Topic Tuesday: Reliance
“Learning to Walk with Others on The Road to Recovery” (By: Elizabeth Jordan)
Something I learned in recovery was that you have to expect to be uncomfortable. You have to live through painful emotions and uncomfortable physical changes to reach your healing destination. It is also a time in which you have to let support in, not push it away.
The first thing I did when I began to fall down the path that led me to an eating disorder was shut people out. I did it in order to shelter my emotions and to shield myself from the judgment of others. Not only that, but I also did not want people to ask me to eat with them in fear of what they would have me eat or if they would pressure me to eat. This resulted in a loss of friendship and it created nothing but distance. However, in order to get better, I had to understand the value of relationships and I had to understand just how much I needed people and their support. It was the visits from friends that gave me courage and strength. In the hospital I had a clear view of the walls, hallways, and a window view of the outside. However, my access to the outside was limited due to my need to be in bed. I had to gain weight, so I could not do anything that would hinder the weight gain. With that being said, I had to have people to support and help me through that change. It was not easy to see the scale go up through the remaining weeks, and I truly had to have people there holding my hand reminding me that this was a step into normalcy.
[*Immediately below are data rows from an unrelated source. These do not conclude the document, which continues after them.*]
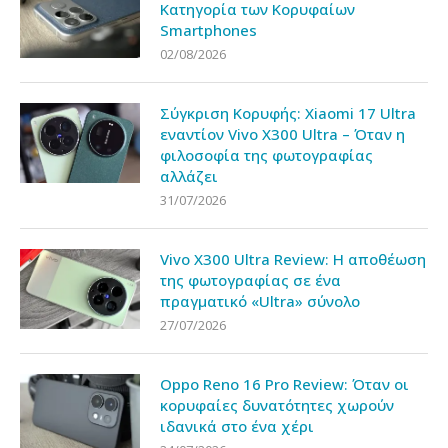
Κατηγορία των Κορυφαίων
Smartphones
02/08/2026
Σύγκριση Κορυφής: Xiaomi 17 Ultra
εναντίον Vivo X300 Ultra – Όταν η
φιλοσοφία της φωτογραφίας
αλλάζει
31/07/2026
Vivo X300 Ultra Review: Η αποθέωση
της φωτογραφίας σε ένα
πραγματικό «Ultra» σύνολο
27/07/2026
Oppo Reno 16 Pro Review: Όταν οι
κορυφαίες δυνατότητες χωρούν
ιδανικά στο ένα χέρι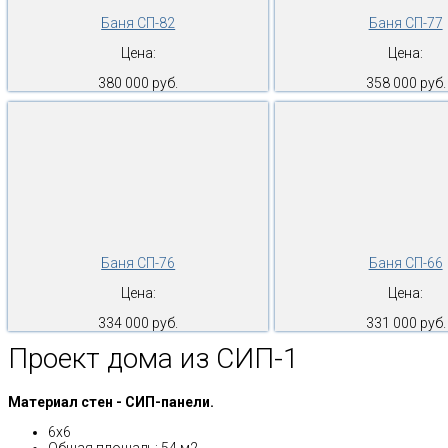
Баня СП-82
Баня СП-77
Цена:
Цена:
380 000 руб.
358 000 руб.
Баня СП-76
Баня СП-66
Цена:
Цена:
334 000 руб.
331 000 руб.
Проект дома из СИП-1
Материал стен - СИП-панели.
6х6
Общая площадь: 54 м2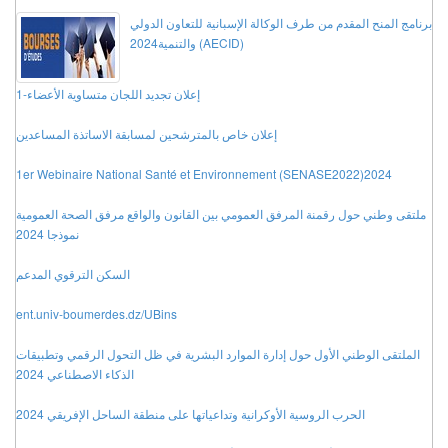
برنامج المنح المقدم من طرف الوكالة الإسبانية للتعاون الدولي
والتنمية2024 (AECID)
إعلان تجديد اللجان متساوية الأعضاء-1
إعلان خاص بالمترشحين لمسابقة الاساتذة المساعدين
1er Webinaire National Santé et Environnement (SENASE2022)2024
ملتقى وطني حول رقمنة المرفق العمومي بين القانون والواقع مرفق الصحة العمومية
نموذجا 2024
السكن الترقوي المدعم
ent.univ-boumerdes.dz/UBins
الملتقى الوطني الأول حول إدارة الموارد البشرية في ظل التحول الرقمي وتطبيقات
الذكاء الاصطناعي 2024
الحرب الروسية الأوكرانية وتداعياتها على منطقة الساحل الإفريقي 2024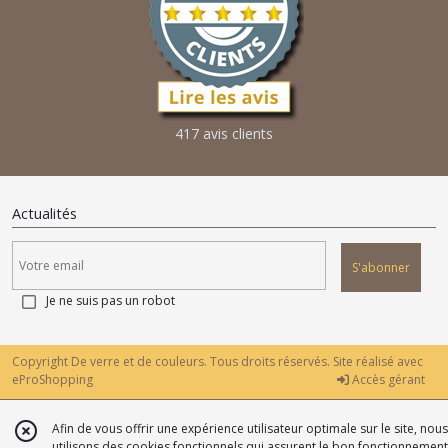
417 avis clients
Actualités
S'abonner
Je ne suis pas un robot
Copyright De verre et de couleurs. Tous droits réservés. Site réalisé avec
eProShopping
Accès gérant
Afin de vous offrir une expérience utilisateur optimale sur le site, nous
utilisons des cookies fonctionnels qui assurent le bon fonctionnement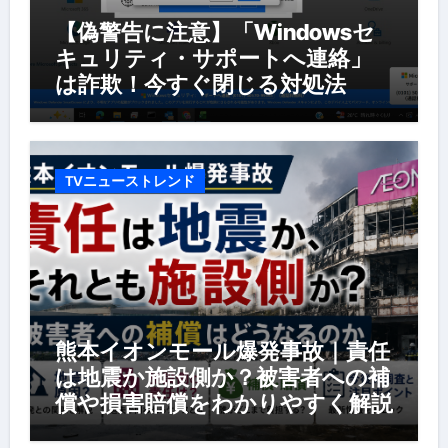
【偽警告に注意】「Windowsセ
キュリティ・サポートへ連絡」
は詐欺！今すぐ閉じる対処法
TVニューストレンド
熊本イオンモール爆発事故｜責任
は地震か施設側か？被害者への補
償や損害賠償をわかりやすく解説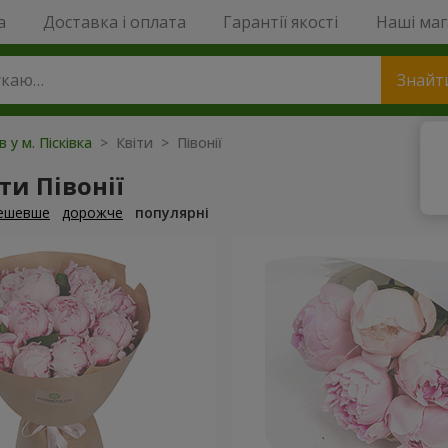
a
Доставка і оплата
Гарантії якості
Наші ма
Знайт
в у м. Пісківка
> Квіти > Півонії
и Півонії
ешевше
дорожче
популярні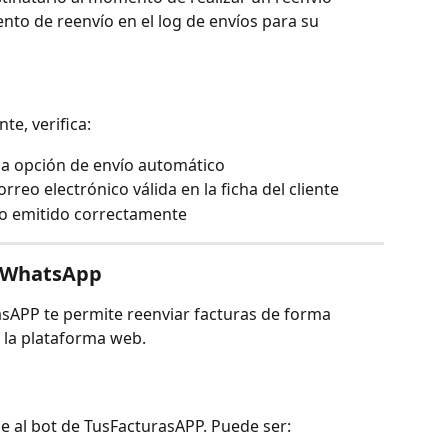
ento de reenvío en el log de envíos para su 
te, verifica:
 la opción de envío automático
rreo electrónico válida en la ficha del cliente
o emitido correctamente
e WhatsApp
sAPP te permite reenviar facturas de forma 
 la plataforma web.
 al bot de TusFacturasAPP. Puede ser:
Another thing I realized along my recovery journey was the need to express when I needed help and was weak. I think it is in those moments where one’s strength is evident and undeniable. It is a choice and a choice that is necessary. When you are wrapped in an eating disorder, you are truly incapable of helping yourself out. It is through the words, actions, and support of others where I was able to move forward and get to a place I needed to be at in order to return to life again. It may not be today and it may not be tomorrow. However, I encourage anyone who is dealing with an eating disorder and just dealing with life to surround yourself with people who genuinely care about you, because those people will serve as your support base when you find yourself in moments where you feel all is lost. We need people. We need people and we need relationships.
Elizabeth Jordan is a junior at Trevecca Nazarene University in Nashville, Tennessee. She is a Worship Arts major and Social Work minor. She was diagnosed with anorexia nervosa at the age of thirteen. Her experience with the illness has created in her a passion to work and help others dealing with similar circumstances. She plans on using her degrees to focus on the issue of eating disorders and assure that the truth is always communicated and lives are transformed and changed. Also, her hope is that she can somehow intertwine her passion for leading worship with her passion for helping others who are enveloped in this life-threatening illness or who are in danger of its development in their life.